As a rule, children bring out the best in us, and they do it without law or sword. Christ does something even better. He doesn’t draw out our best, after all, our best isn’t really all that great. He fills us with His best. He puts what’s best into us. From ancient of days, the Epiphany of our Lord has also been an occasion to celebrate His Baptism. We’ve now set aside another day for doing that but the Fathers used to do it today. And you can see why. In Baptism Christ gives us His name and His righteousness and the faith by which we receive them. He makes us children of God, curiously powerful in ways that don’t make sense to those who have not been reborn.

We quite naturally receive Holy Communion as part of our celebration of Jesus’ Epiphany. In the Supper Jesus fills us with the unexpected goodness of His Body and His Blood. Jesus commands us to take the Sacrament but it isn’t His command that brings us here is it? Its something else. We want to be here. We want to eat His Body and Drink His Blood. We want what He wants for us. No one is going to arrest us if we don’t come here. No one is going to excommunicate us if we skip Church tonight. We don’t have to commune. We want to.

Why do we want to? Why do want to come out of our nice warm houses on a night like this and, for many of us, go to someone else’s parish to take the Sacrament? Because Jesus has made Himself known to us. He’s come to us through Word and Sacrament. He’s given us faith in Him and He’s caused us to love Him. We’re here tonight because we love God and we love God because He loved us first. He died on the cross to forgive the sins that keep us from realizing our deep yearning to be as holy and we want to be. He’s made us holier than we know how to be.

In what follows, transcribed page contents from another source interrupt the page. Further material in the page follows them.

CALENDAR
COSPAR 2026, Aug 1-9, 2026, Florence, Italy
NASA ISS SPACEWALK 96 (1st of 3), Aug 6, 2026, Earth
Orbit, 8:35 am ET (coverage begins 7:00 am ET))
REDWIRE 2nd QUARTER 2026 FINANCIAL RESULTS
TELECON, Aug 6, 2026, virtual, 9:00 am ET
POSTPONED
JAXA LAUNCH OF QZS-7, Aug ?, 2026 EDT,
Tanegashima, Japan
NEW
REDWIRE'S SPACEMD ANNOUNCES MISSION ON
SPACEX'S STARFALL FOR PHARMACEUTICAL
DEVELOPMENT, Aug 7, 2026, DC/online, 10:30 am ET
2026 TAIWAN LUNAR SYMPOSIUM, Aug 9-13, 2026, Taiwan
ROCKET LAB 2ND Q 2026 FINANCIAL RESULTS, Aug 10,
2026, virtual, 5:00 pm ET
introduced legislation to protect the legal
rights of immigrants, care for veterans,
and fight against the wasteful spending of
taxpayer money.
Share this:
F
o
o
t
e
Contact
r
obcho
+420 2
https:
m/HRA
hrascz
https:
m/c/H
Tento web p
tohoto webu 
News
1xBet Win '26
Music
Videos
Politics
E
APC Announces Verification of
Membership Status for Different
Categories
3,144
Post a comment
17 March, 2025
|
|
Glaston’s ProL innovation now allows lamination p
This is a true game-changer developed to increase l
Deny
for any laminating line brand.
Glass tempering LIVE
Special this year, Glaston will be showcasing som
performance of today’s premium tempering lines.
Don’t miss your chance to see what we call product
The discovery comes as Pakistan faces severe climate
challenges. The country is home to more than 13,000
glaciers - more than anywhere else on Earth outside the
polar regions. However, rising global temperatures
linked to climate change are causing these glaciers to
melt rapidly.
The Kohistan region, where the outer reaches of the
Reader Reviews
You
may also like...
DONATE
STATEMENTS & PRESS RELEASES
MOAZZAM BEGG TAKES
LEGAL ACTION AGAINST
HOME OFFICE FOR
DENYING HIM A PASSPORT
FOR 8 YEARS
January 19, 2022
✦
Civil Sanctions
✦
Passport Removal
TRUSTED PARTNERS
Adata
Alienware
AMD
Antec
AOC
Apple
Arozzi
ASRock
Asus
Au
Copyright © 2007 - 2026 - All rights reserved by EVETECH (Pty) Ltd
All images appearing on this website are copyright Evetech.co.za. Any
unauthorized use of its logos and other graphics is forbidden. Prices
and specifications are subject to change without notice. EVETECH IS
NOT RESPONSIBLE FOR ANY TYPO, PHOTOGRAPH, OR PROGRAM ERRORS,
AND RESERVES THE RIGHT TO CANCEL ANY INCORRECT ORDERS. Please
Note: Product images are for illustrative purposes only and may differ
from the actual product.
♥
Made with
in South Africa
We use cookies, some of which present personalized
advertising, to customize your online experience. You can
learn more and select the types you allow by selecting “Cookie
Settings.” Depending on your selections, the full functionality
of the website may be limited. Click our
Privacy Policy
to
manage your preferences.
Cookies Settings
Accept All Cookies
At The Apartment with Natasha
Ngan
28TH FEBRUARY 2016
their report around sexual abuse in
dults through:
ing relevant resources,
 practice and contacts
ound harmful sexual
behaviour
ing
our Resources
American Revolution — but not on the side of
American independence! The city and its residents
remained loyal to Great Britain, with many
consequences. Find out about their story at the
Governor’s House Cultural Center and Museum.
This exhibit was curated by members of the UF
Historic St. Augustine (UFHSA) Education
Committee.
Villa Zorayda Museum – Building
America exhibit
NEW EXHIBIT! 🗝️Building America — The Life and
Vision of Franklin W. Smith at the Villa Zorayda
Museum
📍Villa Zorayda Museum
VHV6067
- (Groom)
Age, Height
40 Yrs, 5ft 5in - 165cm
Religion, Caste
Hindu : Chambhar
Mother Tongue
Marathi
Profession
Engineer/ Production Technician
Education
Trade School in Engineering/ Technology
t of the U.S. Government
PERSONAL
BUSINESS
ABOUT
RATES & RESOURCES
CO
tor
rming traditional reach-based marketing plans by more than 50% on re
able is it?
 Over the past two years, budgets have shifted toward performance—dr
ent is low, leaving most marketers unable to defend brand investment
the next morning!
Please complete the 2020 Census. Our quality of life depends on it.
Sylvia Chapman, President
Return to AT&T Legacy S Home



We’ve come to Church for the same reason that the Wise Men went to Israel; because the Holy Ghost has called us by the Gospel, enlightened us with His gifts, sanctified and kept us in the true faith; even as He calls, gathers, enlightens and sanctifies the whole Christian Church on earth, and keeps it with Jesus Christ in the one true faith.

The Law says I should not despise preaching but it cannot make me love it. Only the Gospel can do that. The Law says that I should try to do what God wants. Only the Gospel can make me desire what God wants for me. Herod screams in our ears: worship the Christ, tell me about this little one, show Him to me. None of that matters to us. We are enlightened, we are, by grace, made wise. We see the star no one else notices. We worship the Savior everyone else despises. We are led home by ways unfamiliar to the rest of the world. This isn’t just another Monday. It is the Epiphany of our Lord and there is nothing more delightful in all the world than He who reveals Himself to us tonight as the one who forgives our sins and makes us, again, God’s own dear children. Amen.